Euro Profs’ Bombshell: Trump Will Win

It will be close, but a pair of professors in France and Switzerland say Trump will win in November

It will be close, but a pair of professors in France and Switzerland say Trump will win in November

Donald Trump should win the presidency in November, according to a forecast developed by business school professors in France and Switzerland.

Philippe Jacquart, associate professor of organization behavior in the Management, Law, and Resources Department at EMLYON Business School, and John Antonakis, professor of organizational behavior at the Faculty of Business and Economics of the University of Lausanne, analyzed data from the last 100 years of U.S. presidential elections and concluded that given the state of the economy and a slight charismatic edge, Trump will triumph over Hillary Clinton when voters go to the polls Nov. 8.

“Donald Trump is quite populist and markedly different from candidates we’ve had in the past, and so it’ unclear exactly how it’s going to play out,” Jacquart tells Poets&Quants. “But the broader picture is really pointing to a Republican victory.”


Philippe Jacquart

Philippe Jacquart

Jacquart and Antonakis looked at elections going back to 1916, when Democrat Woodrow Wilson won re-election by defeating Republican Charles Hughes. For that and most other contests, the key measurement to determine who would win an election was economic data.

“People basically base their votes on the extent to which they think the economy is doing well,” Jacquart says. “To the extent that the economic indicators are favorable, they will simply vote for the same party of the incumbent. If not, they choose to punish the party in power and vote for the challenger or challenging party.”

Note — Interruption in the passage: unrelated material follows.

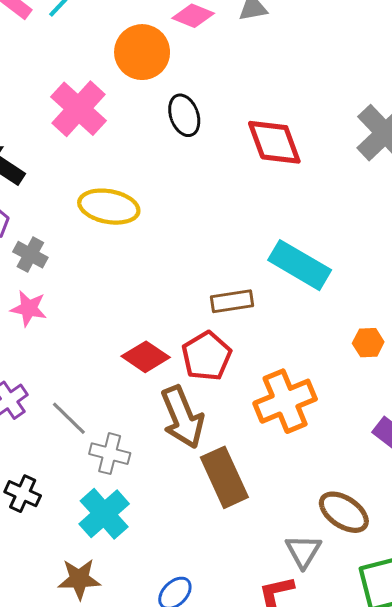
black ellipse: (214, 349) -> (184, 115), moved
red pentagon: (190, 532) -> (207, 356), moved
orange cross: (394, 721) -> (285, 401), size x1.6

Of course, if that were the only issue, the professors’ model would have leaned in Clinton’s direction. After all, on virtually every economic metric, the country is better off than it was when President Obama took office in the midst of the deepest recession since the Great Recession. Only this week, household income in the U.S. surged 5.2%, the first gain since 2007. But there’s more to it than that.

“We looked at the different economic indicators,” he continues, “and we looked also at some aspects of incumbency, the idea being that it is somewhat of an advantage. On the other hand, if your party has been in power for a number of terms, people might simply be tired and want a change. The state of the economy should derive some hard evidence of how competent the incumbent party or candidate is, and therefore this should be the first thing the voters turn to.”


However, Jacquart and Antonakis found that when the state of the economy is unclear — which it how it is perceived by many Americans in 2016, despite all the economic indicators showing improvement in employment and wages — superior charisma gives a candidate the edge. Jimmy Fallon’s hair tousling last night put an exclamation point on that issue for Trump.

To measure the charisma of candidates, Jacquart and Antonakis studied newspaper clippings, journal entries, convention speeches, and other evidence. “In the lab we have a number of studies that show that certain uses of rhetoric are predictive of perceptions of charisma,” Jacquart says. “For example, people who use metaphors are perceived to be more charismatic than those who do not use metaphors. Metaphors, lists, stories, anecdotes, repetition, contrast — there is evidence that communicating high and ambitious goals, creating confidence that these goals can be achieved, expressing the sentiment of the greater collective, these things are all tied with perceptions of charisma.”

Jacquart and Antonakis had two graduate students score 48 candidate convention acceptance speeches at the sentence level for the presence or absence of such charismatic items, then assigned a score to each candidate. For 2016, the professors initially assigned a higher charisma score to Clinton; they later revised their assessment and “if anything, there’s a slight advantage for Trump,” Jacquart says. In any case, he says, perceptions of a sluggish economy will likely outweigh considerations of charisma this year.

“The econometric models are all predicting a Republican victory,” Jacquart says. “Other models that only focus, for example, on expert judgment, these are predicting a Democratic victory. So the economy favors Trump, and charisma shouldn’t matter as much given the state of the economy, but if anything it favors Trump, too.”


Using both the economy and charisma as measurements, Jacquart and Antonakis have been able to accurately align their model with the outcome of 21 of 24 elections. (They missed 1960, Kennedy over Nixon; 1968, Nixon over Hubert Humphrey; and 1992, Bill Clinton over George H.W. Bush.) That was an improvement over the 17 of 24 they got right using only the economy as a guide.

But don’t bet the farm on Trump just yet. As Jacquart concedes, given both candidate’s unique characteristics — Clinton being the first female candidate, and “Trump being Donald Trump” — it is still an extremely difficult election to call.

All indicators point toward a clear Trump win, Jacquart says. But then again, anything can happen.

“The results we have here suggest that if the Republicans don’t win the presidency, they will have Trump to blame for it,” Jacquart says.